K. y yo habíamos bajado la cabeza.
Sí, entendíamos perfectamente la amenaza.
K. intentó cambiar la conversación: ¿Y Jergovic?
¿Jergovic? ¿De quién hablaba?, preguntó burlonamente el Apuesto. No sabían nada de ningún Jergovic. El doble de Sterling Hayden dijo que conoció de niño a un payaso que se llamaba así, Jergovic. ¿Era él? Se rieron a carcajadas.
Estaban mintiendo, seguro.
Tendríamos que demostrarlo. Ellos solo sabían de payasos.
¿Y Zana?, pregunté yo.
Otra payasa que… Iba a decir algo más, cuando su compañero lo mandó callar.
Estuvo con ella, ¿no era así? La había reconocido, ¿verdad, hijo de puta?
No hubo respuesta. El empujón contra el suelo fue violento, llevaba odio, y me derribó. Di con la frente en el hormigón y saltaron mis gafas. K. me levantó, trató de rebelarse, pero le dieron una patada en los riñones. Luego nos obligaron a volver a la posición inicial, de rodillas contra la pared.
Experimenté un escalofrío cuando la punta de su cuchillo recorrió mis nalgas haciendo un dibujo. Luego me lamió una oreja. Luego apartó el cuchillo. Su aliento en el cuello me llevó a Zana.

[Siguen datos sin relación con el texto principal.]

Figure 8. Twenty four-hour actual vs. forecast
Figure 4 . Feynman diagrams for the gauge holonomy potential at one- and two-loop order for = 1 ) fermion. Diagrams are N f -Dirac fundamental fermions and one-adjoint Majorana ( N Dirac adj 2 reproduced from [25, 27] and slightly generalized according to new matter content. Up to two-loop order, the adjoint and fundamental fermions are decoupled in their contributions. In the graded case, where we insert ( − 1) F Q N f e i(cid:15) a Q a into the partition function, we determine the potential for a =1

Ya estaba bien, exclamó el Apuesto, se acabó el juego: les gustaba esta ciudad tan limpia, querían dar muchos paseos por ella, quizá se cruzasen más veces con nosotros, no querían sorpresas. No nos molestarán si no les dábamos motivo, ¿entendíamos? Nos veremos por aquí. O en otra parte. Siempre estarán en alguna parte en que estemos nosotros, ¿entendíamos? Cuando menos lo esperásemos, surgirían. Igual que a nosotros, también a ellos les encantaba viajar en tren.

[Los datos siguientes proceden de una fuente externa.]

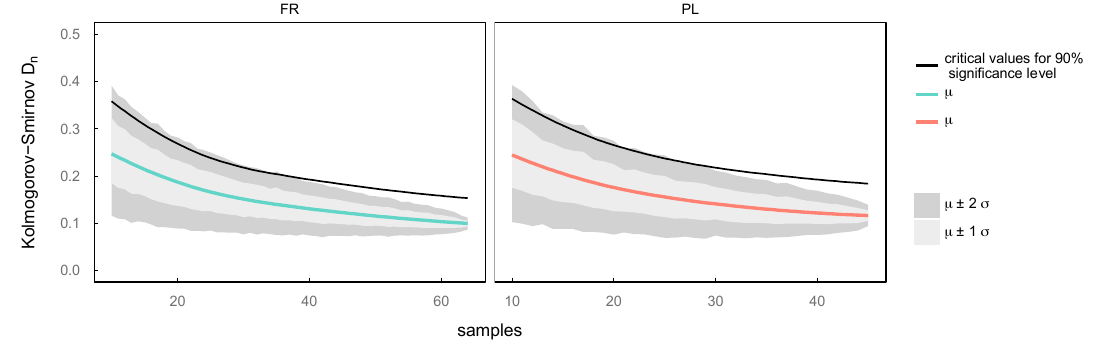
Figure 4. Mean and regions of one and two standard deviations of Kolmogorov-Smirnov’s statistic as function of sample size from Monte-Carlo-based sampling for sites Flat Roof (FR) and Parking Lot (PL). Critical values for 90% confidence are indicated as black solid line.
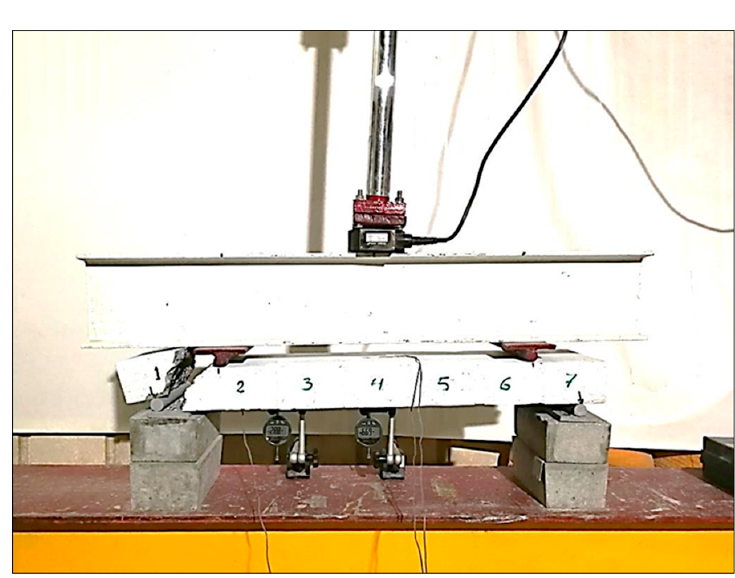
Figure 9. The failure mode of Beam SB7-ER-2A.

El mensaje estaba claro y nosotros lo habíamos recibido.
Uno de ellos le entregó a K. la cámara que le habían robado en Berlín. No la habían tocado, pero había desaparecido la tarjeta de memoria.
Lo único que debíamos recordar era que estábamos advertidos, así de sencillo. Dicho eso, se fueron caminando tranquilamente, dejándonos a nosotros arrodillados en el subterráneo, desolados, como las víctimas que aguardan con resignación el tiro de gracia.